EXERCISE AIM
Copy every line of the material below word for word, leaving out the pictures.

*** Opening GIVEN INFORMATION ***

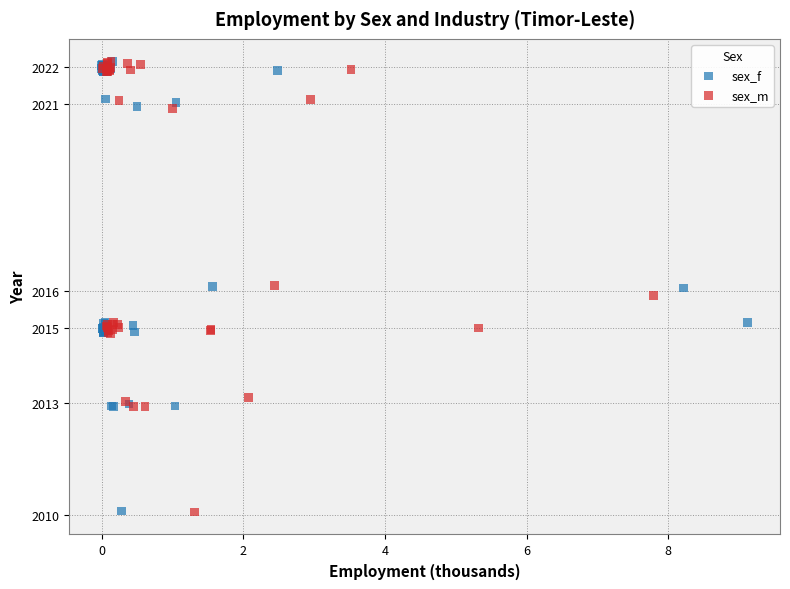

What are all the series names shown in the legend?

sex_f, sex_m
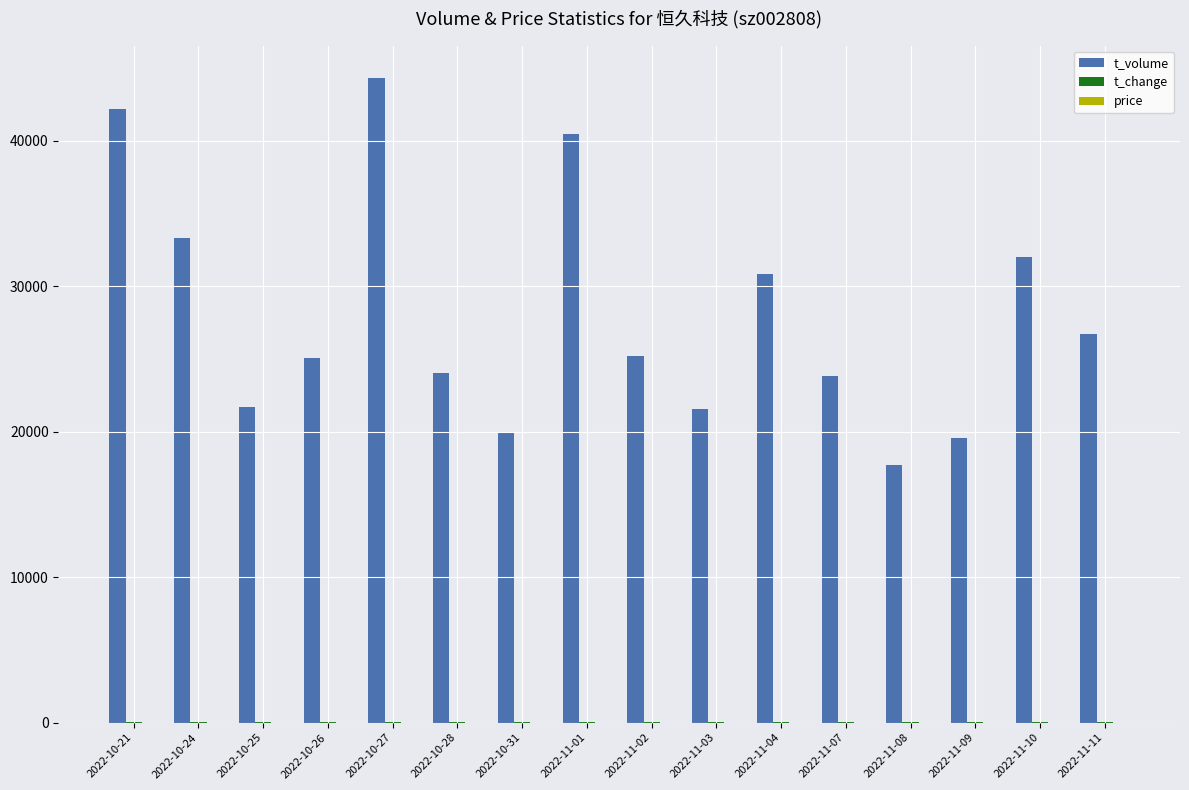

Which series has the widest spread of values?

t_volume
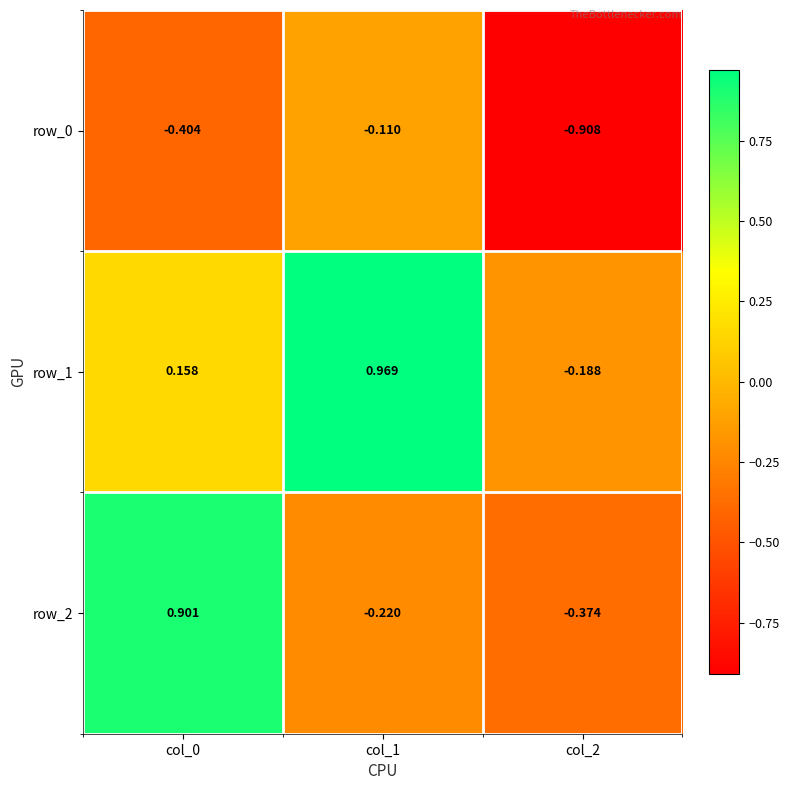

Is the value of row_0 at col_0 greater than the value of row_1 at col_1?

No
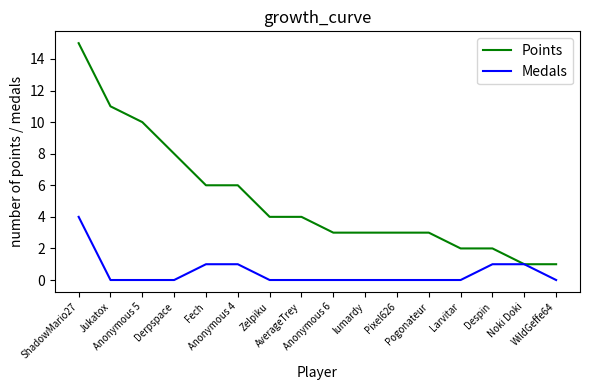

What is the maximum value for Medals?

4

*** Closing GIVEN INFORMATION ***

TASK SOLUTION
What are all the series names shown in the legend?

sex_f, sex_m

Which series has the widest spread of values?

t_volume

Is the value of row_0 at col_0 greater than the value of row_1 at col_1?

No

What is the maximum value for Medals?

4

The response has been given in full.